L’assemblée générale historique de Solocal Group le 19 octobre 2016 a finalement renoncé aux révocations demandées par l’association des actionnaires individuels sur la foi du propos du président Robert de Metz, selon lequel “un changement de majorité du conseil d’administration” déclenchait l’exigibilité immédiate des obligations émises par rachat par la société.

Si elle aura réussi à faire entrer trois administrateurs représentants des petits porteurs au conseil, l’association RegroupementPPLocal, qui avait décidé de soutenir Jean-Pierre Remy par respect pour le travail des équipes et la continuité opérationnelle, a donc finalement été contrainte de retirer ses résolutions de révocation des administrateurs membres du comité des nominations et rémunérations, ceci malgré les rémunérations incompréhensibles versées aux dirigeants, par ailleurs largement rejetées par les actionnaires.  Nous avons vérifié depuis que cette information surprise  donnée par Robert de Metz sur la dette du groupe était exacte et sincère, mais est-elle recevable en la circonstance s’agissant d’obligations qui ont été signées en anglais sans déclaration régulière aux actionnaires, avec un syndicat bancaire dont les animateurs furent aussi actionnaires importants lors du LBO? 

Solocal Group expose effectivement en page 68 de l’actualisation de son document de référence   : “Le contrat de crédit syndiqué de la Société comporte en outre des clauses de remboursement anticipé obligatoire dont notamment :

  • une clause de remboursement anticipé obligatoire applicable en cas de changement de contrôle de la Société résultant de l’acquisition des actions de la Société “

Ainsi rédigée cette seule clause ne s’appliquerait pas à Solocal Group, société non contrôlée au capital dispersé : il ne peut y avoir changement de contrôle que si un actionnaire ou un concert d’actionnaires prend le contrôle du capital, ce qui n’est pas le cas de Solocal. Des centaines d’actionnaires votant en ordre dispersé, on l’a bien vu sur les résultats de vote, ne saurait d’ailleurs constituer un changement de contrôle. En outre, le fait que des actionnaires minoritaires nomment des administrateurs est le simple jeu de la démocratie actionnariale.  Remplacer des administrateurs par de nouveaux s’observe tout au long de l’année dans les assemblées générales. Mais il est vrai que la documentation de l’émission obligataire à sept ans de 350 M € à 8,875% de 2011, documentation en anglais très difficile à obtenir, comportait cette clause fatale.

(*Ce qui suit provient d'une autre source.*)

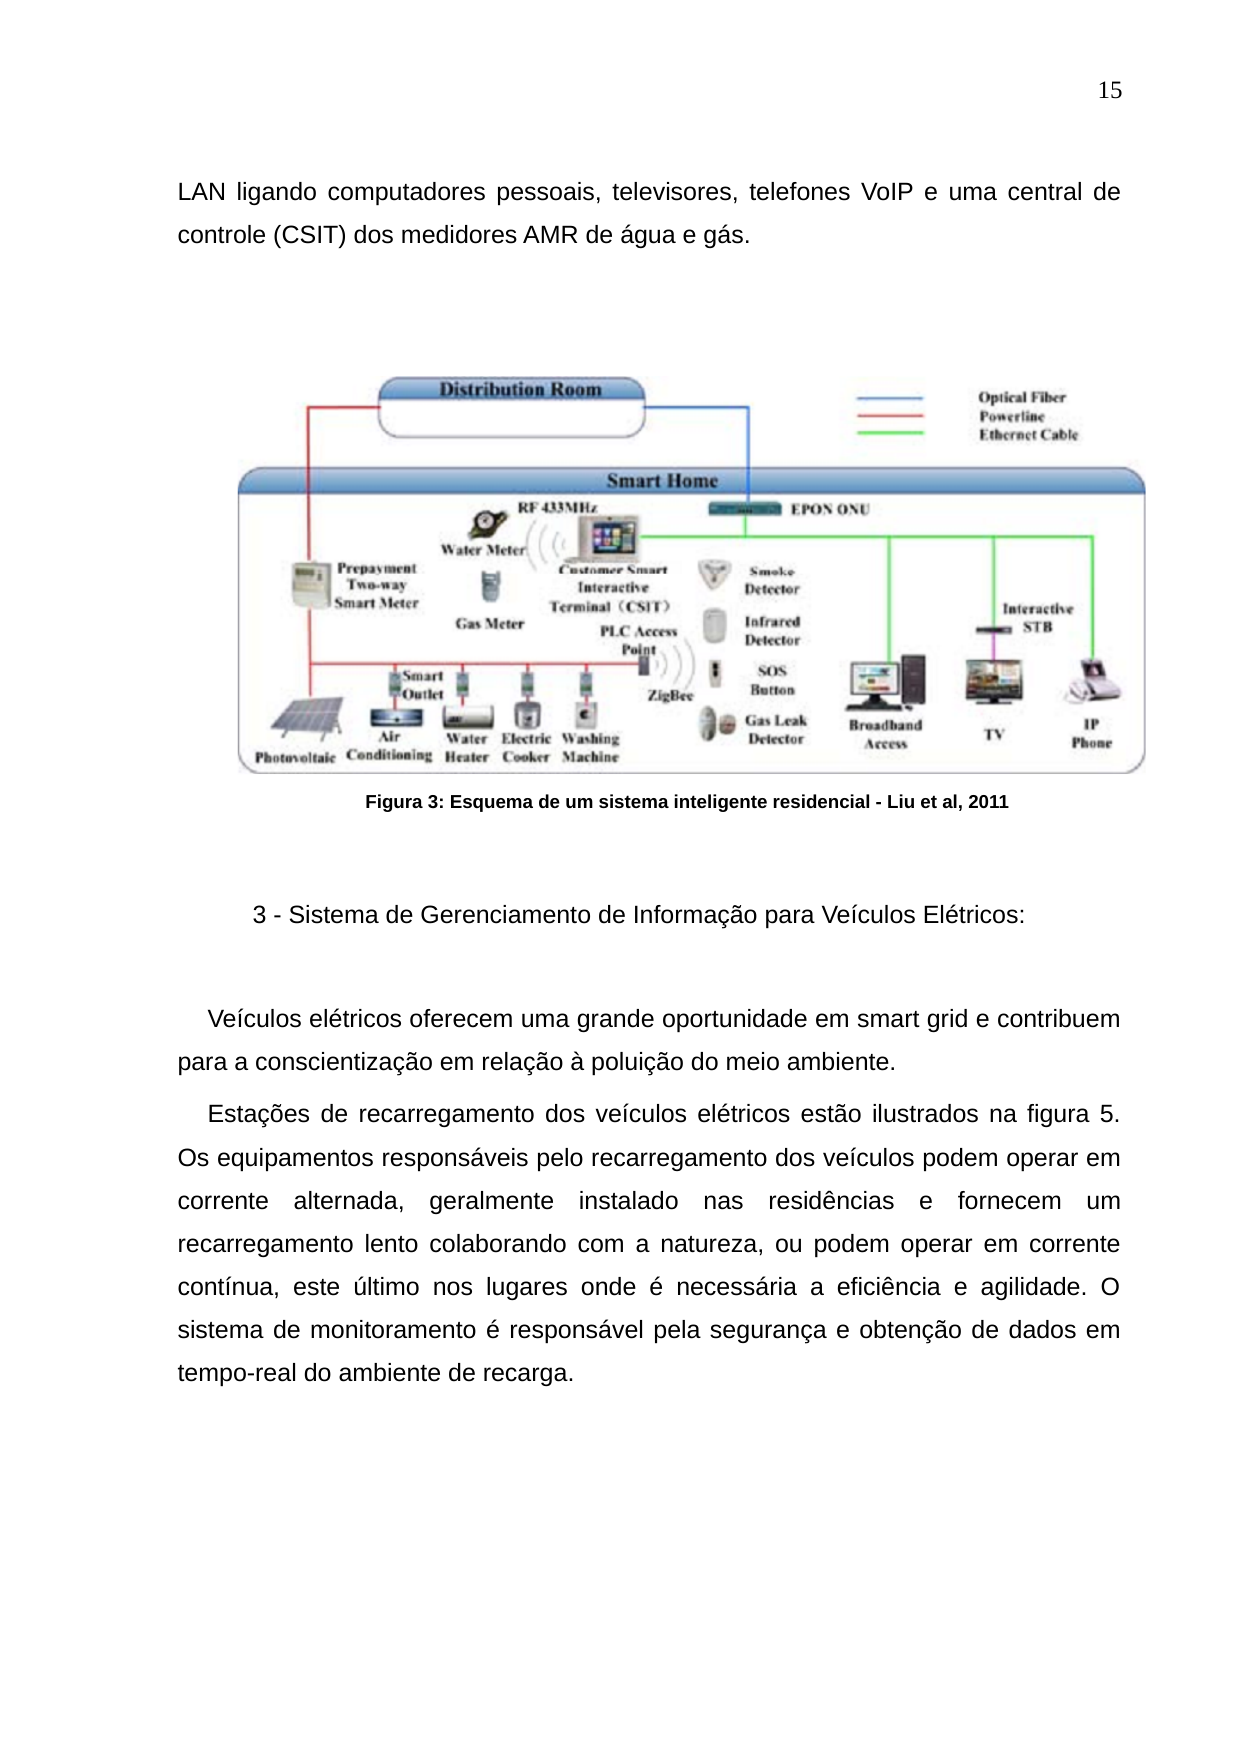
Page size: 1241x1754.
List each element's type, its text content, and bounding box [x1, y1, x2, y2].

text Estações de recarregamento dos veículos elétricos estão ilustrados na figura 5. Os equipamentos responsáveis pelo recarregamento dos veículos podem operar em corrente alternada, geralmente instalado nas residências e fornecem um recarregamento lento colaborando com a natureza, ou podem operar em corrente contínua, este último nos lugares onde é necessária a eficiência e agilidade. O sistema de monitoramento é responsável pela segurança e obtenção de dados em tempo-real do ambiente de recarga. [177, 1099, 1122, 1387]
text Veículos elétricos oferecem uma grande oportunidade em smart grid e contribuem para a conscientização em relação à poluição do meio ambiente. [177, 1004, 1122, 1076]
picture [214, 376, 1160, 792]
text LAN ligando computadores pessoais, televisores, telefones VoIP e uma central de controle (CSIT) dos medidores AMR de água e gás. [177, 177, 1122, 249]
list Figura 3: Esquema de um sistema inteligente residencial - Liu et al, 2011 [215, 792, 1159, 813]
list 3 - Sistema de Gerenciamento de Informação para Veículos Elétricos: [215, 900, 1122, 929]
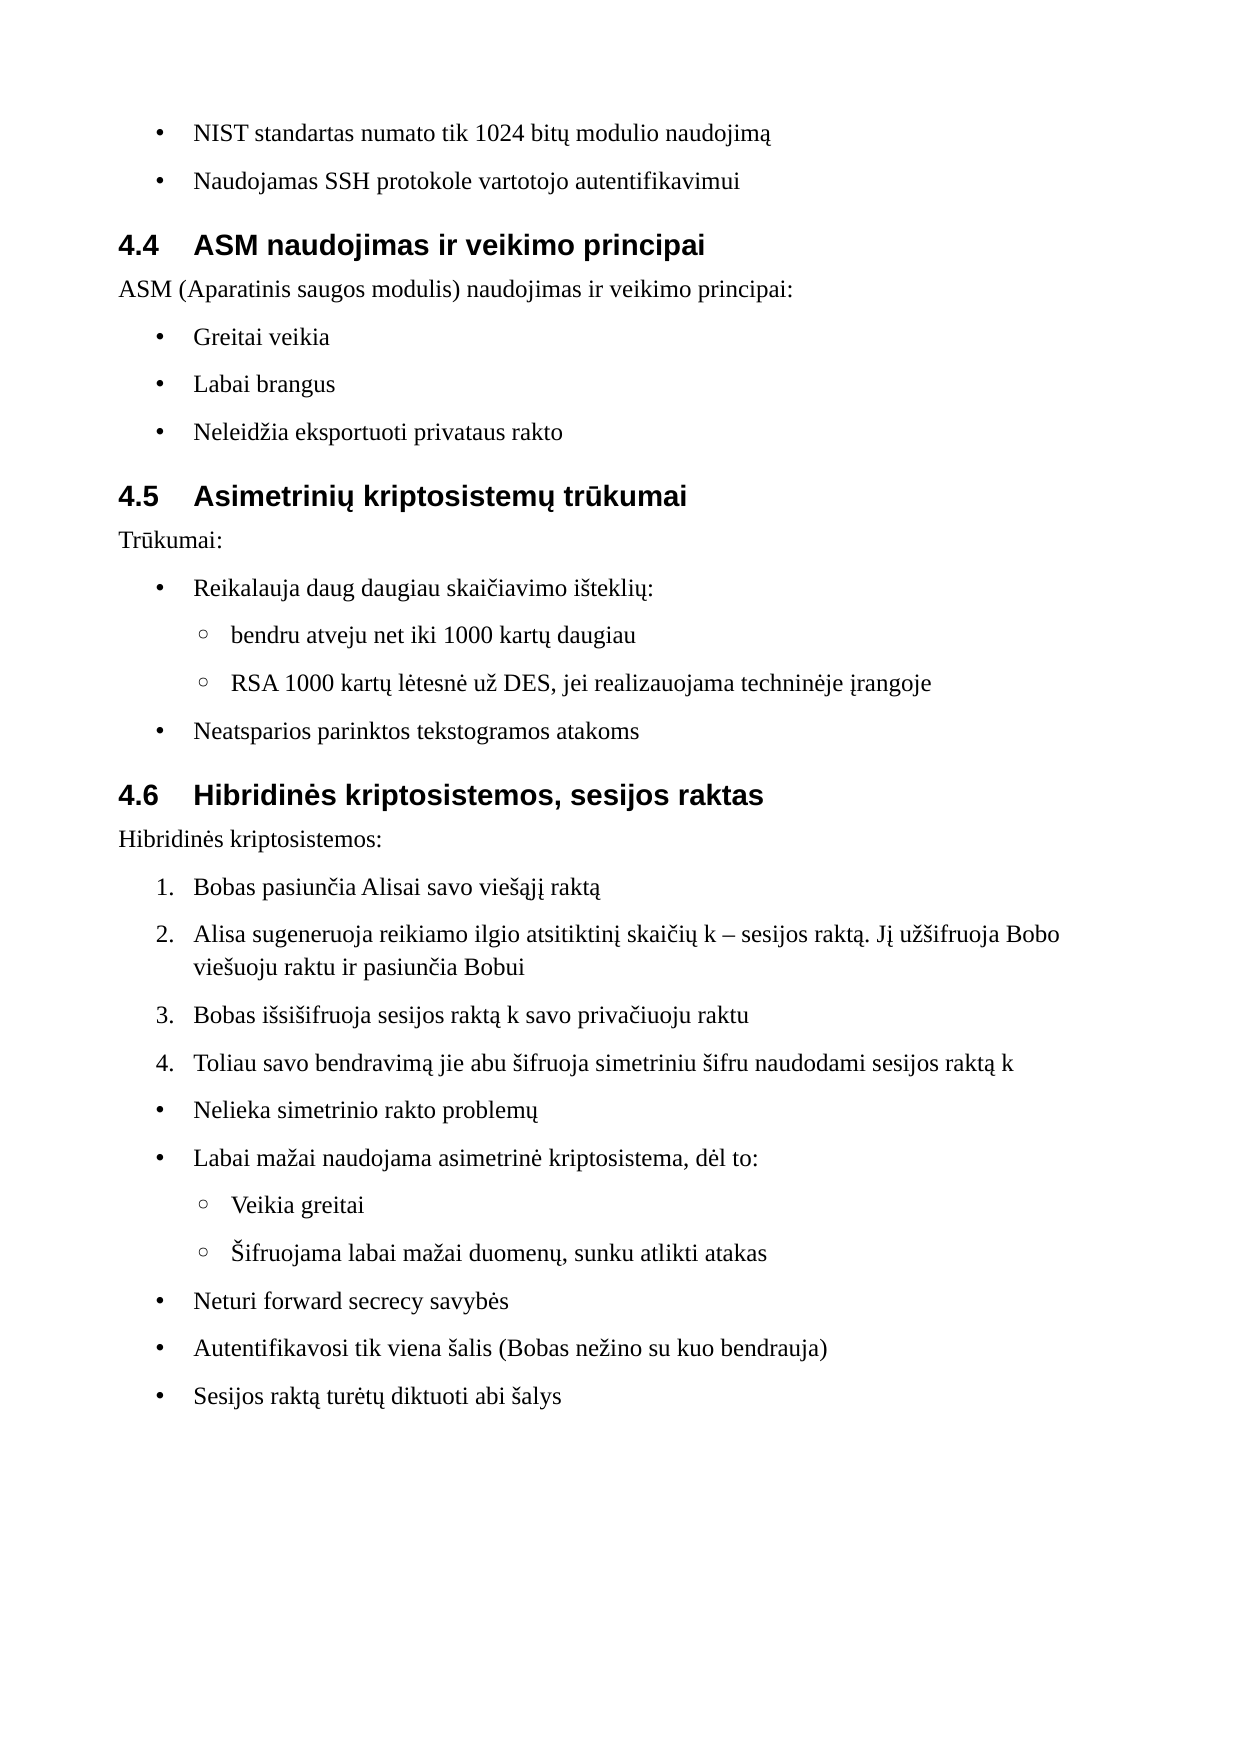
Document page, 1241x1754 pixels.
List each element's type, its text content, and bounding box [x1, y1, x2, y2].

Les conséquences de cette forme de dissimulation par la société furent lourdes. Le Conseil de Solocal Group, en commentant et rejetant les résolutions externes de révocation et de nomination ne l’a pas mentionnée.  Et le piège tendu aux actionnaires mais aussi à la société a parfaitement joué : au delà des résolutions de révocations qui avaient été inscrites à l’ordre du jour et qui n’auront pas été portées au vote,  les votes par correspondance sur les résolutions nouvelles ou amendées proposées par les actionnaires auront alors été comptabilisées soit en non-participation, soit comme des abstentions (c’est à dire contre les nouvelles résolutions des actionnaires) soit en pouvoirs au Président, lequel n’a pas soutenu ces résolutions de compromis.

La pratique, très large semble-t-il, de ce type de clauses protectionnistes dans les contrats d’emprunt ou les émissions obligataires, toujours signées sans l’aval des actionnaires,  pose donc plusieurs questions :

– il s’agit à l’évidence d’un déni de souveraineté de l’assemblée générale en matière de désignation des administrateurs, principe qui nous semble d’ordre public : si c’est effectivement le cas, alors toutes ces clauses seraient inopérantes, il serait bon que tous le sachent.

– il s’agit aussi d’une protection qui profite ou concerne pour le moins les membres du conseils qui sont à l’évidence intéressés au sens du contrôle des conventions réglementées; or ces clauses ne sont à l’évidence jamais soumises à l’assemblée générale des actionnaires. C’est un manquement grave qui constitue à nos yeux une cause de nullité.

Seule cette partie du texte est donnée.